A Equinor (uma sociedade de economia mista fundada pelo Estado da Noruega), embora o governo queira apresentá-la como uma empresa “modelo”, tem um histórico de incêndios em suas instalações em seu país-sede em 2020; nas Bahamas, derramou 119.000 barris em 2019; e foi rejeitada a sua tentativa de realizar exploração na baía australiana. A Noruega é um dos países que ostenta sua matriz energética verde, mas é uma conversão energética que se sustenta justamente na exploração e devastação ambiental de países semicoloniais como a Argentina, onde também está envolvida no negócio de fracking. A transição energética, face à ameaça das mudanças climáticas, só pode ser global e deve ser construída com base no fim da pilhagem imperialista.
A soberania energética é sem multinacionais
O governo da Frente de Todos defende esta iniciativa repetindo os mesmos argumentos do ex-ministro macrista, Juan José Aranguren, o primeiro promotor deste acordo durante seu governo. Justifica a iniciativa “para sustentar o abastecimento”, tentando extorquir dinheiro dos trabalhadores diante da crise energética.
Se a preocupação fosse garantir o abastecimento de energia, o que se deveria fazer é acabar com o roubo das privatizações que o governo menemista peronista fez e que todos os governos têm mantido até agora. Acabar com contratos de empresas que nunca investem o necessário para garantir o serviço.

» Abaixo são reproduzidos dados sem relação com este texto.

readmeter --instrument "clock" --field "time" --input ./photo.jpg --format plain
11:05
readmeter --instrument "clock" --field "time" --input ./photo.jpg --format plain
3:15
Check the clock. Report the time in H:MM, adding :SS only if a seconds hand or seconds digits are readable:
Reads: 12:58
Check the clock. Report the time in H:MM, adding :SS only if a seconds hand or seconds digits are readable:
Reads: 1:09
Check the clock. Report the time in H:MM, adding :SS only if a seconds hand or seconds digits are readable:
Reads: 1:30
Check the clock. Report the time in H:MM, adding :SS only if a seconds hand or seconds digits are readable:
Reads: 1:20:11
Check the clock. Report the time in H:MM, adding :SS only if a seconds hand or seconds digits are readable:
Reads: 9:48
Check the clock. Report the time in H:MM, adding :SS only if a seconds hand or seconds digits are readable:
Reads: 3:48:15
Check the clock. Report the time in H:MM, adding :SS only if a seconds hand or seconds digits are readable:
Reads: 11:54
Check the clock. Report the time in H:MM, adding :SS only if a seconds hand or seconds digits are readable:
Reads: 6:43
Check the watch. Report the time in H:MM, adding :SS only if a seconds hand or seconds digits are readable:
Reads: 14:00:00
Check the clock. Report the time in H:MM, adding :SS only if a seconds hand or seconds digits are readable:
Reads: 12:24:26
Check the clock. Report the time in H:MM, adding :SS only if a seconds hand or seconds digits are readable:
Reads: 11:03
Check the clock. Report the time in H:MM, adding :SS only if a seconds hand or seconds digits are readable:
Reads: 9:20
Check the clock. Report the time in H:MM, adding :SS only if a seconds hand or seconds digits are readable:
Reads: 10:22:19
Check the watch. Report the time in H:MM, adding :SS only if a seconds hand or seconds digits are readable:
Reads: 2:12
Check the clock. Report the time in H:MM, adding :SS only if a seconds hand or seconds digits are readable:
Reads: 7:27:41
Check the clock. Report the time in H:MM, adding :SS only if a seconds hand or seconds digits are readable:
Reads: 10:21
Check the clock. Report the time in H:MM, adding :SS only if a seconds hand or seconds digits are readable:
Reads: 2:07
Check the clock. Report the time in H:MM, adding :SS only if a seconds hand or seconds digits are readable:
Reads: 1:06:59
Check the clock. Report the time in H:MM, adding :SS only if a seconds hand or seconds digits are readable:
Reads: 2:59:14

Reestatizar os recursos energéticos que hoje estão em sua maioria nas mãos do lucro privado do capital estrangeiro e que não se destinam a ser instrumentos de planejamento da transição produtiva e energética de que o país necessita. E terminar com o pagamento de uma dívida ilegítima e fraudulenta para colocar esses recursos a serviço do desenvolvimento da infraestrutura de que o país necessita.
Em suma, a assinatura de Cabandié para a exploração de petróleo offshore e a Lei de Hidrocarbonetos que o governo apresenta como uma “pátria” são na verdade uma mensagem que diz: “venha e leve o que quiser, vamos diminuir seus impostos, vamos dar facilidades fiscais, se forem gerados passivos ambientais, o Estado argentino vai assumir, e o que arrecadarmos, vamos dar pagando a dívida”.
A partir do Ambiente em Luta (Esquerda Socialista e independentes) entendemos que é necessário reforçar a mobilização, a exemplo do Chubutazo, até que esta política seja derrotada. Temos que nos mobilizarmos através de nossos mares, através de nossas florestas e montanhas queimadas em doze províncias nas últimas semanas; para os pantanais que foram deixados sem sua lei; para banir o fracking, a megamineração e o veneno dos agrotóxicos de todo o território argentino. Por um plano de transição energética e produtiva a serviço das maiorias populares e em harmonia com a natureza.
As bancadas da FITU a serviço da luta
Graciela Calderón, nossa representante em Buenos Aires pela Esquerda Socialista / FIT-Unidade (FITU), apresentará um projeto para rejeitar e anular a autorização de exploração de petróleo offshore. Da mesma forma, um pedido de relatório ao Ministério do Meio Ambiente sobre a Província que, nas mãos de La Cámpora, deixou correr esse crime ambiental que o Atlanticazo pretende deter. A luta continua!
* O governo da Frente de Todos é apoiado no Brasil pelo PT, PCdoB e PCB.